Le soleil frappait sa nuque. La sensation désagréable lui fait lever la tête. Une fatigue immense envahit ses yeux meurtris. Il serait si facile d’abandonner. Mais le démon du sable ne lui en laisserait pas l’occasion. Elle devait payer sa dette. Les muscles tremblotants, elle se redressa. Par deux fois, elle trébucha. Par deux fois, elle se releva. Un pas après l’autre, droit vers le village le plus proche. Les étoiles âmes de sa tribu brillaient dans le ciel, lui indiquant la bonne direction. Un pas. Encore un. C’était tout ce qu’elle pouvait encore faire, face au destin qui l’accablait. Elle les avait tués. Tous. Ils étaient morts par sa faute.
*
Les toits effrités de Linya accueillirent Kelya alors que le soleil se couchait au loin, rasant de ses rayons les têtes des villageois intrigués par son arrivée. Sa peau brûlée par les rayons réagissaient à chaque coup de vent qui se glissait dans les rues. Ses pieds avançaient difficilement, tellement chaque caillou lui entrait dans la plante. Sans chaussures ni voile pour le traverser, le désert avait laissé sa marque sur elle. Sa gorge asséchée gémit un peu d’aide.
—De l’eau…
Mais personne ne lui en offrit. Pire on s’écartait d’elle comme si elle pouvait leur transmettre ses blessures. Des murmures effarés se répandirent autour d’elle, tel un écho la suivant comme une ombre.
— C’est l’enfant de Tania et Tryss.
— Où est le reste de la tribu ?
Leurs inquiétudes se faufilèrent à l’intérieur d’elle sans résistance. Elle ne comprenait pas. Pourquoi tous ces visages se tournaient vers elle, mais pas un pour l’aider. La poussière s’approcha d’elle à mesure que la foule resserrait son étreinte autour d’elle.
— L’enfant du démon…
— On leur avait dit de la laisser mourir ce bébé dans le désert. Il n’aurait jamais dû survivre sans ses parents.
Ses pieds stoppèrent alors que sa procession était de plus en plus difficile. Les murs des maisons de pierre la jaugeaient tout comme les regards des habitants. Les habitants quittaient leur mine soucieuse pour revêtir un masque menaçant. Des ombres noires l’entourèrent. Elle se recroquevilla sur elle-même, cherchant la pitié.
— Qu’as-tu fait d’eux ?
— Maudite !
— Démon !
Les mots blessèrent sa jeune âme aussi sûrement que des coups de poignards, s’enfonçant comme des multitudes d’aiguilles qu’elle ne pourrait jamais extraire. Sidérée, les mots restaient coincés dans sa gorge. Que répondre à la haine ?

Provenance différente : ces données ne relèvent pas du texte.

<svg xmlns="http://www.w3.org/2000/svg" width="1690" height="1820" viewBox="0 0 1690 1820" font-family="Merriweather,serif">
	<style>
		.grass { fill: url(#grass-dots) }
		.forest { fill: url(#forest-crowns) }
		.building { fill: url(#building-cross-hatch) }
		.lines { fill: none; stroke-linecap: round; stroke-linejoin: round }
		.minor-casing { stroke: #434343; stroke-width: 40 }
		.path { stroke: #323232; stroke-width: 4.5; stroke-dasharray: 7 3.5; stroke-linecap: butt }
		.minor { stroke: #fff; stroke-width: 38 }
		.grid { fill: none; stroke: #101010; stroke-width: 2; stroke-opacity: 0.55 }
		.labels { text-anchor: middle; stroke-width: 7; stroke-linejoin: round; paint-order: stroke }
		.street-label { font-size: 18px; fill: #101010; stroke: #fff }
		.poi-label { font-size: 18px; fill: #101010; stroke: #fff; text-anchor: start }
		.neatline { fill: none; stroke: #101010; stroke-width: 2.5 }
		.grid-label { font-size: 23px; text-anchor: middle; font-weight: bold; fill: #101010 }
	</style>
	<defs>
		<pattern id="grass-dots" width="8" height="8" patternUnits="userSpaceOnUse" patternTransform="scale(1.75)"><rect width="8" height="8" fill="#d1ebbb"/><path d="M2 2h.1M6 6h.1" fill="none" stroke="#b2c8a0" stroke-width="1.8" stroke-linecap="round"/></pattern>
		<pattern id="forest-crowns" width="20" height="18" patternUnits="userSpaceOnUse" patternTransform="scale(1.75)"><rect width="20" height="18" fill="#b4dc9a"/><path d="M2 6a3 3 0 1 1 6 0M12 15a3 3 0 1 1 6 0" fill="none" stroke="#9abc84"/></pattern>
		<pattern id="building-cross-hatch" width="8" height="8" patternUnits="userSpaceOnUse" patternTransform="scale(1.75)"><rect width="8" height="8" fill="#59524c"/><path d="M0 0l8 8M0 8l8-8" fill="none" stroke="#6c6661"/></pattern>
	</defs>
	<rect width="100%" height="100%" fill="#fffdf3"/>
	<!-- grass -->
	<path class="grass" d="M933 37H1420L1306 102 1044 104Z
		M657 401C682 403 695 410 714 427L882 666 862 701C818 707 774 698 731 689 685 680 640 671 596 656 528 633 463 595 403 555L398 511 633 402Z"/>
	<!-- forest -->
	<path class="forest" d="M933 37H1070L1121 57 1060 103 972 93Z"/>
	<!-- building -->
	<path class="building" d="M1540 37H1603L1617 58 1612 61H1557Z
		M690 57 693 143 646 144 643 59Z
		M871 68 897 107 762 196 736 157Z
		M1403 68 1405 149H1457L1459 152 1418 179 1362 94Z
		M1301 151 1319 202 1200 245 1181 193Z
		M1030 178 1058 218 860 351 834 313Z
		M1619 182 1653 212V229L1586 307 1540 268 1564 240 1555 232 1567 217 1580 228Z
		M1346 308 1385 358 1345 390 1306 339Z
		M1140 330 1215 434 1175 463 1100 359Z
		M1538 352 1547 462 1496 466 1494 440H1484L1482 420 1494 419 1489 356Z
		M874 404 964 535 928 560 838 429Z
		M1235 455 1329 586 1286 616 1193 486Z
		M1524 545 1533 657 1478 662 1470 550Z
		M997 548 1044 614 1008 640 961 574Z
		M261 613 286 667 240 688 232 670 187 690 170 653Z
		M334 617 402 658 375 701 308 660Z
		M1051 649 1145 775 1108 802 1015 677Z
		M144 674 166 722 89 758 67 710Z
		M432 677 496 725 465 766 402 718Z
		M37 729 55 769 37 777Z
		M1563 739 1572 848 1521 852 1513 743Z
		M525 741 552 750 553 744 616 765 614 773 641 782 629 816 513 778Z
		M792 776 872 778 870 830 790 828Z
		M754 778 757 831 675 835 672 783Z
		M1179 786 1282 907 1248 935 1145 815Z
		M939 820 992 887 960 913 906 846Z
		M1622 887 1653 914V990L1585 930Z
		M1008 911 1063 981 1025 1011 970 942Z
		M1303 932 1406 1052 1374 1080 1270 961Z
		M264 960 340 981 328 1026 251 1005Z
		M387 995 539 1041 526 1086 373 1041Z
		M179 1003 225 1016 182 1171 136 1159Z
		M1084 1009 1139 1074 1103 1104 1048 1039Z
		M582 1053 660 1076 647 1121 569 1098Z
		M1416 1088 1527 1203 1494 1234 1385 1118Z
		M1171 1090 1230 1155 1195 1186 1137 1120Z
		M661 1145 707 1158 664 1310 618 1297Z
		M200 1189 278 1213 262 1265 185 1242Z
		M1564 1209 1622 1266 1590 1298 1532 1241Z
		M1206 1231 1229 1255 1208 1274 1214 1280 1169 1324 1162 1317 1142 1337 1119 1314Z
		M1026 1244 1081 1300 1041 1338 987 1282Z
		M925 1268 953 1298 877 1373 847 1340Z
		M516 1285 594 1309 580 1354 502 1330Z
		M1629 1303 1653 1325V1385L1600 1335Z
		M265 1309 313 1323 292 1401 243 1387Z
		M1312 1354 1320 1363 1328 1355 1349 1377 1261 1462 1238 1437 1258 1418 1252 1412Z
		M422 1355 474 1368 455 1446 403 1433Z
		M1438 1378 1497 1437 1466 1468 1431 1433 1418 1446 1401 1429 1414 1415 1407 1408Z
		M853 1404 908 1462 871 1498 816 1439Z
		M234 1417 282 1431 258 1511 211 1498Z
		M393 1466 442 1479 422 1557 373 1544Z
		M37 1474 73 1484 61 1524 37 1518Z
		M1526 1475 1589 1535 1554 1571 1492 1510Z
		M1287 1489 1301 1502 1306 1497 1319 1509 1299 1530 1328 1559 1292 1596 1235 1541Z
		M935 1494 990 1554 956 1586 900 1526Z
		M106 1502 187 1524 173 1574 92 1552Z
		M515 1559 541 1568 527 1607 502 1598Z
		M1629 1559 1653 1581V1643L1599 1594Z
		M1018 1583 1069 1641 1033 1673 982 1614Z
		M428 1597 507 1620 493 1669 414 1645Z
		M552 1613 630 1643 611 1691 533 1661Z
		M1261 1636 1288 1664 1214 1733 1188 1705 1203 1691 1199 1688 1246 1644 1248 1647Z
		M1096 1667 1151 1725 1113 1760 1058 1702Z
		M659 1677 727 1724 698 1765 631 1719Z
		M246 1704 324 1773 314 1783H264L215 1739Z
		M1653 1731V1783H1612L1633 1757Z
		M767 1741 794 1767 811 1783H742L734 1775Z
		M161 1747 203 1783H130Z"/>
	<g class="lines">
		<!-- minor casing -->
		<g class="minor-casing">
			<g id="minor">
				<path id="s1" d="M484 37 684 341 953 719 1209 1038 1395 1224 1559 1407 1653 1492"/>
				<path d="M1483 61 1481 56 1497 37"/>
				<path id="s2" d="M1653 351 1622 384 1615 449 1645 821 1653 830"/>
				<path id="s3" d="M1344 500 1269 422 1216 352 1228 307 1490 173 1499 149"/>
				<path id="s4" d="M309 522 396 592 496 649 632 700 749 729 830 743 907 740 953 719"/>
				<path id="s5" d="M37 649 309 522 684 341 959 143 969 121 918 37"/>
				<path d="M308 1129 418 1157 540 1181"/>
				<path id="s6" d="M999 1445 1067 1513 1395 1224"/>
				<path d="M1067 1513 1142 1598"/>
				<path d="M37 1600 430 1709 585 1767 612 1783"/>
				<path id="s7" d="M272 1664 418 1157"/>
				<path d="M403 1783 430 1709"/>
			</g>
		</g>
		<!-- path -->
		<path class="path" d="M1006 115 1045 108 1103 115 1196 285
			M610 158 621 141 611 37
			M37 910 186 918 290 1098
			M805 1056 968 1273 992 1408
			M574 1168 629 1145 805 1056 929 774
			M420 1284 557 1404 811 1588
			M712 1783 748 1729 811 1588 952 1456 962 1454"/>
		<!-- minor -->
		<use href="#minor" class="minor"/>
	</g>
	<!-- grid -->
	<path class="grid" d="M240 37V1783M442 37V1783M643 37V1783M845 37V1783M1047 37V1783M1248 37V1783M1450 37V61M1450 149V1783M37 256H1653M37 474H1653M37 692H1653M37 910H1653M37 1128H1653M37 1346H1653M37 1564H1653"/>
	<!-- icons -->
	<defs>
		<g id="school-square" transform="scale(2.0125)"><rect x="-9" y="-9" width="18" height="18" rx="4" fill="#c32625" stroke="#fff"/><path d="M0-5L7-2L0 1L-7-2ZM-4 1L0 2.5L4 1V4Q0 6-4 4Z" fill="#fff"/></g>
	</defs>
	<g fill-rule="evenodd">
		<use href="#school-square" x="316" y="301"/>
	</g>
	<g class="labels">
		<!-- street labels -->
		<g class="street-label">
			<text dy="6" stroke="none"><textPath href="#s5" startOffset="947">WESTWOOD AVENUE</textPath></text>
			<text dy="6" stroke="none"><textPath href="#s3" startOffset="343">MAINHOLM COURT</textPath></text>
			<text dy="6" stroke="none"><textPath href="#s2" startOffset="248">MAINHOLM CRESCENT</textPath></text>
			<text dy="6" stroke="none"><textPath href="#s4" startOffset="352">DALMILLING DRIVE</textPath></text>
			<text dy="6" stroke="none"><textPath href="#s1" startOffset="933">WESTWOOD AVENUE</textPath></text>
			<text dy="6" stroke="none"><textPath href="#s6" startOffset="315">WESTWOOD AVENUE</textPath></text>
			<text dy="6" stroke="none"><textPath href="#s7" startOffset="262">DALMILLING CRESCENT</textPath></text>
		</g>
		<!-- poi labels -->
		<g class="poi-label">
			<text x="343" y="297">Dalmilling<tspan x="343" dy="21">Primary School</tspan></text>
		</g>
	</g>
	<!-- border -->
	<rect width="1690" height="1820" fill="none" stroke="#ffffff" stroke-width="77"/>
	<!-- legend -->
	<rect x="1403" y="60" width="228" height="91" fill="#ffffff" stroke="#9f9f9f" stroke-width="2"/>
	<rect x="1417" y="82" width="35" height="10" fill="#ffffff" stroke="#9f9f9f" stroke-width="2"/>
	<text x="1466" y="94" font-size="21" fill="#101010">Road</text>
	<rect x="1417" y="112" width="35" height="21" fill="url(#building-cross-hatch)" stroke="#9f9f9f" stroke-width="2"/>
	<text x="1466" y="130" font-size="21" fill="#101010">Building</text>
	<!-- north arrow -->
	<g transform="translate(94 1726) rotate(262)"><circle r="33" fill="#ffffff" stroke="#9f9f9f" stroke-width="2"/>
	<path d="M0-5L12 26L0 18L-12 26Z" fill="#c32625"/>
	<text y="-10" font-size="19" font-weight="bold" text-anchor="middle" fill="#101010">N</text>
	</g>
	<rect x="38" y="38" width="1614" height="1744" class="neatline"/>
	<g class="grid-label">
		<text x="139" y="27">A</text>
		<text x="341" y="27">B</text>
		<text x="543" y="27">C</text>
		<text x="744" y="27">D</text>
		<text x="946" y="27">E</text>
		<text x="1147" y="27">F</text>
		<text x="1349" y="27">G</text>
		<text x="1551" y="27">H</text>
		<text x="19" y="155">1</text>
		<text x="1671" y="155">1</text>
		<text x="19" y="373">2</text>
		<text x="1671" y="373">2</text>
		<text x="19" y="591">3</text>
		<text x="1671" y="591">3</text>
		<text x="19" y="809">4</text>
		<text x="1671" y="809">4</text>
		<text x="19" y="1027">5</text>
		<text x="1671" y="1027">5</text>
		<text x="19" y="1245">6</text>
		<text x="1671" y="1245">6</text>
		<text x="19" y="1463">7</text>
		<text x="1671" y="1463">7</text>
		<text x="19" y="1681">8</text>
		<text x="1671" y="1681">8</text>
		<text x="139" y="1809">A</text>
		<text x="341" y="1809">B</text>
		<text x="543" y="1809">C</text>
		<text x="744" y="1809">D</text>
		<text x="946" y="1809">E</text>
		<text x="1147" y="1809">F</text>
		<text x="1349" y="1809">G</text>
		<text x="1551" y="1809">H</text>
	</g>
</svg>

— Regardez ces yeux dorés !
— Chassez-la !
— Tuez-la !
Une pierre frappa son bras. Le silence résonna autour d’elle, répercutant l’impact du coup autour d’elle. Ils attendaient sa réaction. Ils espéraient qu’elle se révèle comme le démon qu’ils décriaient. Elle ne leur donnerait pas ce plaisir. Elle ne crierait pas. Supportant la punition qui était juste. Par sa faute, toute sa tribu était morte. Parce qu’elle n’avait pas su les sauver, Tania et Tryss ne seraient plus là pour la protéger des détracteurs. Comme elle ne réagit pas, une nouvelle pierre frappa son torse. Puis une autre. Encore une. La douleur lui arracha un cri et elle se prostra sur elle-même espérant qu’ils cesseraient quand ils auraient apaisés leur colère. Des larmes silencieuses coulaient le long de ses joues alors que son corps tressaillait à chaque impact. La pluie de pierre la détruisit. Elle ne sut bientôt plus distinguer ses plaies du corps sain. La douleur vrillait tout son être. Elle suffoquait. Puis, les pierres finirent par cesser. On l’abandonna sans un regard en arrière. Mal, si mal. Kelya ne pouvait plus bouger. Chaque mouvement n’était que souffrance. Son corps déjà affaibli par sa longue marche dans le désert n’avait plus la moindre ressource. Elle allait mourir là. Si personne ne voulait d’elle, elle cesserait d’importuner le monde de son existence non désirée.